Jaffe: Fill us in on the Pachter home project.
Hackworth: Heather Rubin Pachter and I attended the Hebrew Academy together. When she and husband Brian decided to renovate, we pow-wowed. The coolest part of this project was that her mom had tons of old family furniture, which we sifted through and updated.
Heather’s daughter’s room combines nostalgic elements in an otherwise modern room, providing a striking dynamic that evokes both new age comfort and kitsch.
Jaffe: You created their hall mural?
Hackworth: When I walked in, I saw a perfect blank white space right in front of me. I pulled a 6-foot canvas and hit it abstractly with fresh bright colors. The Pachters are super cool and very chic, but also kind and playful. I was excited to contribute something that reflected their personalities.
Jaffe: Heather, how do you view the Hackworth experience?
Pachter: Flexibility, innovation and guidance without pushiness were important to me. Jordan fit the bill. While I knew him on a personal level, this was my first time working with him on a professional level. It was one of the few easy and seamless events during COVID. He was there to guide without losing my aesthetic vision. I am continually amazed how he melded family heirlooms with new purchases. He allowed me to discover my personal creativeness while keeping me focused and my selections purposeful. Jordan’s guidance continues to be invaluable, and his artistic eye brings a unique quality of quiet, intricate detail.
Jaffe: What are tips for hard surfaces?
Hackworth: When in doubt, keep it simple. Adding is way easier than subtracting.
You MUST use physical samples. Observe them in your home’s lighting, at different times of day, at different angles. Don’t look at two sample options side-by-side. Examine them with the other coordinating elements and remove other options as they will influence how your eyes register the color. This is especially true with stone and paint.
For natural stone countertops, view the slabs before purchasing as they can vary.

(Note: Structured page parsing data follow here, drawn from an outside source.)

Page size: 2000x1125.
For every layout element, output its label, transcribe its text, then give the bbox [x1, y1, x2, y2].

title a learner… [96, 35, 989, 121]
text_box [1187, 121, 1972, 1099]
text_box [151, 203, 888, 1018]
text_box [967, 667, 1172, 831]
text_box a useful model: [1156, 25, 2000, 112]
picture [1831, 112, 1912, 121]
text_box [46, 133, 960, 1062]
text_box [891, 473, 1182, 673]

Countertops have evolved. Quartz is a durable, semi-manmade material that mimics natural stone without the unpredictability of natural patterning. Quartzite is natural, nearly indestructible and gaining popularity.
Bathroom surfaces are seeing a comeback in butcher block vanity tops, matching porcelain or glass vessel sinks adding warmth. For a contemporary look, solid surfaces create a sleek, seamless sink basin and countertop combo with infinity edges and linear drains.
Jaffe: Last word.
Hackworth: After a brutal 2020, post-pandemic relief will be “fun” designing. White on white may stick around, but we’ll treat it as a clean slate for nostalgic elements evoking joy. Elaborate wall coverings, creative customizations, vintage pieces in modern rooms, and an integration of indoor/outdoor spaces with plants galore will compose an exciting movement.
Stay away from anything too trendy. The home improvement scene in Atlanta is like the Wild West. Hire a designer who listens well. It will save time, money, and they’ll be your line of defense with contractors only interested in finishing the job.”